_What the task asks_: Pictures are not part of the copy; repeat everything else in the records exactly.

_Data listing_:

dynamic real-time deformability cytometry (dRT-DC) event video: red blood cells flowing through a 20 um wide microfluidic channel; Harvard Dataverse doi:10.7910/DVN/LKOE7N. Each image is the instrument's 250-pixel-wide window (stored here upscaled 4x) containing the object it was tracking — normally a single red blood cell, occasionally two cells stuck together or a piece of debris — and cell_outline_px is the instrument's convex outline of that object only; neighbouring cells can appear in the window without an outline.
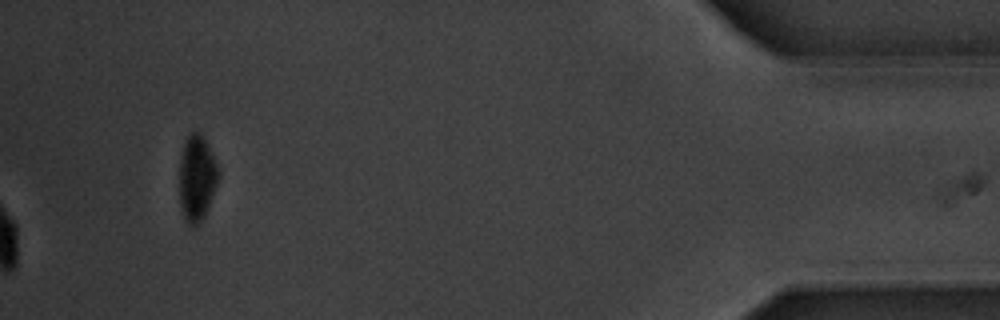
{"species": "common noctule bat (a hibernating species)", "species_latin": "Nyctalus noctula", "temperature_condition": "warm", "stored_images_in_passage": 54, "camera_frame_rate_fps": 3000, "um_per_image_px": 0.085, "animal": {"sex": "male", "body_mass_g": 20.1, "forearm_length_mm": 53.5}, "frame": {"image": 1, "passage_image": 54, "time_ms": 17.667, "image_size_px": [1000, 320], "cell_outline_px": [[216, 184], [208, 208], [204, 216], [196, 224], [188, 224], [184, 220], [180, 204], [180, 152], [184, 140], [196, 128], [200, 132], [216, 164]], "centroid_in_image_um": [16.67, 15.11], "position_along_channel_um": 418.5, "area_um2": 18.96}, "authors_computed_cell_mechanics": {"area_um2": 25.6343, "velocity_mm_per_s": 3.5766, "shape_relaxation_time_tau1_ms": 1.8261, "shape_relaxation_time_tau2_ms": null, "deformation_change_tau1": 0.1236, "deformation_change_tau2": null}}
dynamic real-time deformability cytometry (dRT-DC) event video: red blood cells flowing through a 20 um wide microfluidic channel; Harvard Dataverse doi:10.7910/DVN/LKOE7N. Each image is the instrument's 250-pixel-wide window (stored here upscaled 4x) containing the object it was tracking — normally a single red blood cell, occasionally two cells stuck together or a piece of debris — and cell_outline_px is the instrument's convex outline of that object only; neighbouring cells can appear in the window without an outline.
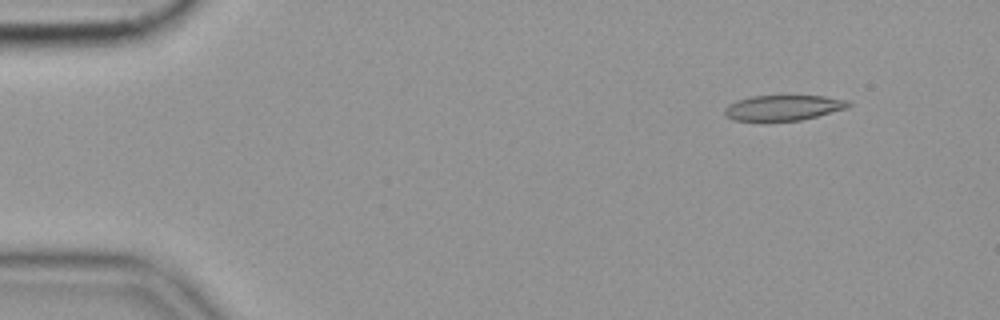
{"species": "common noctule bat (a hibernating species)", "species_latin": "Nyctalus noctula", "temperature_condition": "cold", "stored_images_in_passage": 56, "camera_frame_rate_fps": 3000, "um_per_image_px": 0.085, "animal": {"sex": "female", "body_mass_g": 19.9}, "frame": {"image": 1, "passage_image": 6, "time_ms": 1.667, "image_size_px": [1000, 320], "cell_outline_px": [[852, 104], [848, 108], [800, 120], [732, 120], [724, 116], [724, 108], [728, 104], [736, 100], [752, 96], [824, 96], [848, 100]], "centroid_in_image_um": [66.56, 9.15], "position_along_channel_um": 18.4, "area_um2": 18.21}}
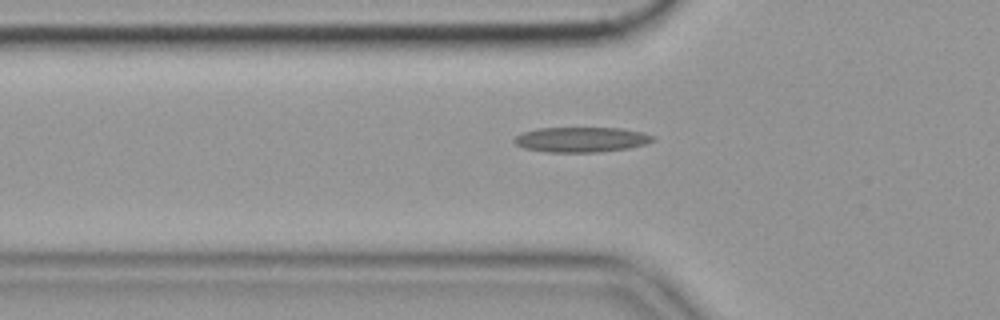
{"frame": {"image": 2, "passage_image": 19, "time_ms": 6.0, "image_size_px": [1000, 320], "cell_outline_px": [[656, 140], [644, 144], [628, 148], [596, 152], [548, 152], [524, 148], [516, 144], [512, 140], [516, 136], [524, 132], [536, 128], [624, 128], [656, 136]], "centroid_in_image_um": [49.42, 11.86], "position_along_channel_um": 76.4, "area_um2": 20.23}}
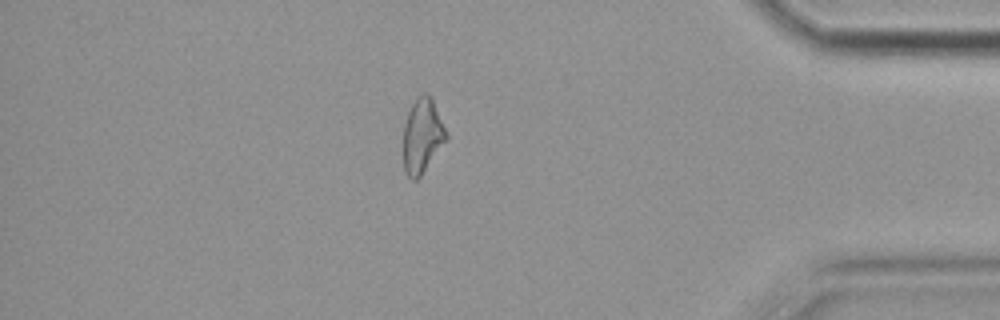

_The solution_:
dynamic real-time deformability cytometry (dRT-DC) event video: red blood cells flowing through a 20 um wide microfluidic channel; Harvard Dataverse doi:10.7910/DVN/LKOE7N. Each image is the instrument's 250-pixel-wide window (stored here upscaled 4x) containing the object it was tracking — normally a single red blood cell, occasionally two cells stuck together or a piece of debris — and cell_outline_px is the instrument's convex outline of that object only; neighbouring cells can appear in the window without an outline.
{"species": "common noctule bat (a hibernating species)", "species_latin": "Nyctalus noctula", "temperature_condition": "warm", "stored_images_in_passage": 54, "camera_frame_rate_fps": 3000, "um_per_image_px": 0.085, "animal": {"sex": "male", "body_mass_g": 20.1, "forearm_length_mm": 53.5}, "frame": {"image": 1, "passage_image": 54, "time_ms": 17.667, "image_size_px": [1000, 320], "cell_outline_px": [[216, 184], [208, 208], [204, 216], [196, 224], [188, 224], [184, 220], [180, 204], [180, 152], [184, 140], [196, 128], [200, 132], [216, 164]], "centroid_in_image_um": [16.67, 15.11], "position_along_channel_um": 418.5, "area_um2": 18.96}, "authors_computed_cell_mechanics": {"area_um2": 25.6343, "velocity_mm_per_s": 3.5766, "shape_relaxation_time_tau1_ms": 1.8261, "shape_relaxation_time_tau2_ms": null, "deformation_change_tau1": 0.1236, "deformation_change_tau2": null}}
dynamic real-time deformability cytometry (dRT-DC) event video: red blood cells flowing through a 20 um wide microfluidic channel; Harvard Dataverse doi:10.7910/DVN/LKOE7N. Each image is the instrument's 250-pixel-wide window (stored here upscaled 4x) containing the object it was tracking — normally a single red blood cell, occasionally two cells stuck together or a piece of debris — and cell_outline_px is the instrument's convex outline of that object only; neighbouring cells can appear in the window without an outline.
{"species": "common noctule bat (a hibernating species)", "species_latin": "Nyctalus noctula", "temperature_condition": "cold", "stored_images_in_passage": 56, "camera_frame_rate_fps": 3000, "um_per_image_px": 0.085, "animal": {"sex": "female", "body_mass_g": 19.9}, "frame": {"image": 1, "passage_image": 6, "time_ms": 1.667, "image_size_px": [1000, 320], "cell_outline_px": [[852, 104], [848, 108], [800, 120], [732, 120], [724, 116], [724, 108], [728, 104], [736, 100], [752, 96], [824, 96], [848, 100]], "centroid_in_image_um": [66.56, 9.15], "position_along_channel_um": 18.4, "area_um2": 18.21}}
{"frame": {"image": 2, "passage_image": 19, "time_ms": 6.0, "image_size_px": [1000, 320], "cell_outline_px": [[656, 140], [644, 144], [628, 148], [596, 152], [548, 152], [524, 148], [516, 144], [512, 140], [516, 136], [524, 132], [536, 128], [624, 128], [656, 136]], "centroid_in_image_um": [49.42, 11.86], "position_along_channel_um": 76.4, "area_um2": 20.23}}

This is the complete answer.